At some point, he changed and became controlling. He wouldn’t allow me to visit family and friends, nor would he allow me to have visitors. If anyone came to the house, he would interrogate me and ask what they wanted. If the visitor was a man, it became a big problem.

It annoyed me having to constantly explain myself to him. I felt that he had no right to interrogate me because it was not his house- it was mine.

The first day he beat me I felt like I was dreaming. It was unreal. When I asked him, “Why are you beating me?” he said that I was too clever and thought I could fool him. Then it got worse, because he started coming home drunk. I could no longer recognise the man I first met and I wondered who he was. I lived in constant fear.

At the time the children were sleeping in the hut we used for cooking because there wasn’t enough space in the house, so I decided that it would be better for us to build another room. My boyfriend refused to let my children move into the new room when it was complete. This pained me because I paid for the house and the building materials.

He always blamed my children whenever something went wrong. He stopped referring to them by their real names and instead called them nasty words. He also threatened to beat my son. My boy started suffering too and was always scared and emotional. The children were no longer performing well at school and started failing. This was all so painful to see.

Luckily, on Fridays my son went to stay with his grandmother so that he would be able to visit his friends over the weekend. When I told my relatives they said, “There’s nothing we can say because you are the one who loved him and brought him into your house. So it’s up to you.”

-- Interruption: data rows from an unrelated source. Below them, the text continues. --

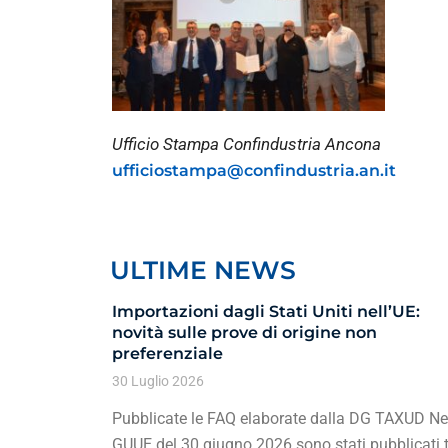
Ufficio Stampa Confindustria Ancona
ufficiostampa@confindustria.an.it
ULTIME NEWS
Importazioni dagli Stati Uniti nell’UE:
novità sulle prove di origine non
preferenziale
30 Luglio 2026
Pubblicate le FAQ elaborate dalla DG TAXUD Ne
GUUE del 30 giugno 2026 sono stati pubblicati t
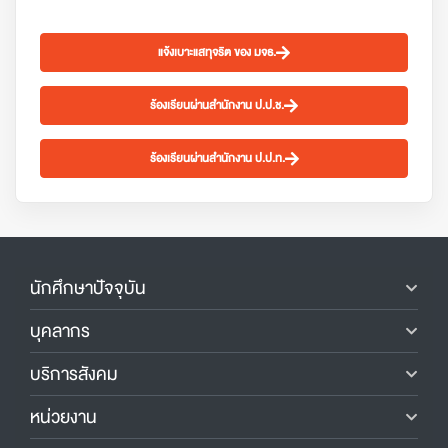
แจ้งเบาะแสทุจริต ของ มจธ.
ร้องเรียนผ่านสำนักงาน ป.ป.ช.
ร้องเรียนผ่านสำนักงาน ป.ป.ท.
นักศึกษาปัจจุบัน
บุคลากร
บริการสังคม
หน่วยงาน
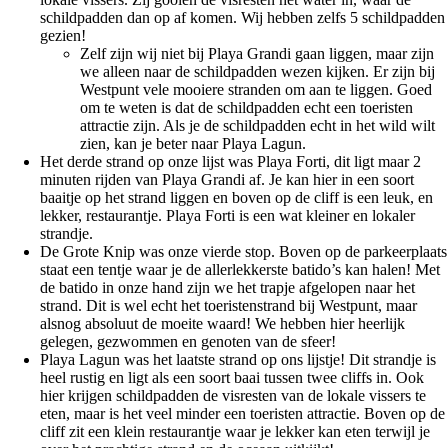
schildpadden dan op af komen. Wij hebben zelfs 5 schildpadden
gezien!
Zelf zijn wij niet bij Playa Grandi gaan liggen, maar zijn
we alleen naar de schildpadden wezen kijken. Er zijn bij
Westpunt vele mooiere stranden om aan te liggen. Goed
om te weten is dat de schildpadden echt een toeristen
attractie zijn. Als je de schildpadden echt in het wild wilt
zien, kan je beter naar Playa Lagun.
Het derde strand op onze lijst was Playa Forti, dit ligt maar 2
minuten rijden van Playa Grandi af. Je kan hier in een soort
baaitje op het strand liggen en boven op de cliff is een leuk, en
lekker, restaurantje. Playa Forti is een wat kleiner en lokaler
strandje.
De Grote Knip was onze vierde stop. Boven op de parkeerplaats
staat een tentje waar je de allerlekkerste batido’s kan halen! Met
de batido in onze hand zijn we het trapje afgelopen naar het
strand. Dit is wel echt het toeristenstrand bij Westpunt, maar
alsnog absoluut de moeite waard! We hebben hier heerlijk
gelegen, gezwommen en genoten van de sfeer!
Playa Lagun was het laatste strand op ons lijstje! Dit strandje is
heel rustig en ligt als een soort baai tussen twee cliffs in. Ook
hier krijgen schildpadden de visresten van de lokale vissers te
eten, maar is het veel minder een toeristen attractie. Boven op de
cliff zit een klein restaurantje waar je lekker kan eten terwijl je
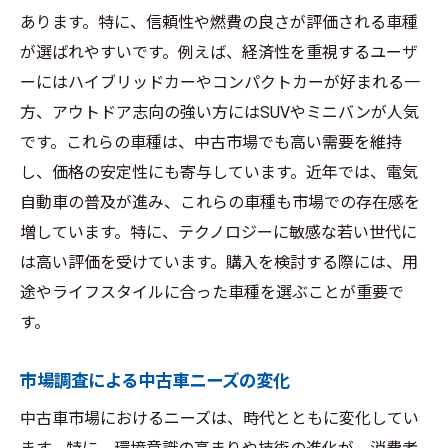
購入目的別の中古車選びの指針
あります。特に、信頼性や燃費の良さが評価される車種
中古車選びにおけるブランドの重要性
が選ばれやすいです。例えば、経済性を重視するユーザ
安定性とパフォーマンスを考慮した選択肢
ーにはハイブリッドカーやコンパクトカーが好まれる一
中古車選びにおける実用性と趣味性のバラ
方、アウトドア志向の強い方にはSUVやミニバンが人気
ンス
です。これらの車種は、中古市場でも高い需要を維持
し、価格の安定性にも寄与しています。近年では、電気
購入後の維持コストを考慮した選び方
自動車の普及が進み、これらの車種も市場での存在感を
中古車市場の最新傾向から賢く選ぶためのコツ
増しています。特に、テクノロジーに敏感な若い世代に
最新市場分析から見る中古車の買い時
は高い評価を受けています。購入を検討する際には、用
中古車購入における交渉術の基本
途やライフスタイルに合った車種を選ぶことが重要で
購入後の価値維持を考慮した選び方
す。
市場動向に応じた購入時期の見極め方
市場調査による中古車ニーズの変化
賢い中古車選びのためのリサーチ方法
中古車買い替え時の賢い選択戦略
中古車市場におけるニーズは、時代とともに変化してい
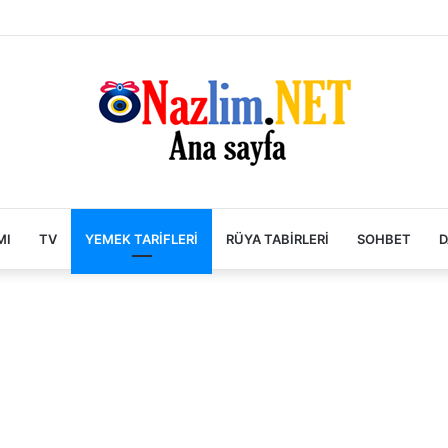
MI
TV
YEMEK TARIFLERI
RÜYA TABIRLERI
SOHBET
D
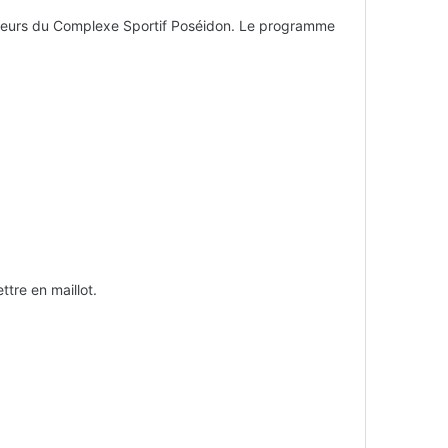
teurs du Complexe Sportif Poséidon. Le programme
tre en maillot.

He began beating me every day. After witnessing this, my neighbours knew what was happening and sometimes came over to ask what was going on. When it happened late at night, they would take my children and give them a place to sleep.

After beating me he would always apologise and promise that it would not happen again. But whenever he got drunk he would forget these promises.

I went to the police several times and it didn’t help. They gave me a protection order but he didn’t abide by it. The police would arrest him, but he would come back home without even having spent a week in prison. This really hurt and frustrated me.

I felt like waking up and killing him while he was sleeping. I remember telling my father that I was going to come up with a plan to punish him, because I was not getting any help from the system. But, of course my father advised me not to.

*Not her real name

Ambali lives in the Limpopo province of South Africa. This story is part of the “I” Stories series produced by the Gender Links News Service as part of the 16 Days of Activism campaign against gender violence, encouraging the view that speaking out can set you free.



0 thoughts on “South Africa: Looking for peace in my heart”

Sara Longwe says:

This a typical example of impunity by police and the family members of the GBV survivor – Women’s movement actions could include reporting the police impunities to the Public Protector for action to make it act according to the penal code law; conscientisation of the communities on their role as peace mediators including citizen arrest of known GBV perpetrators.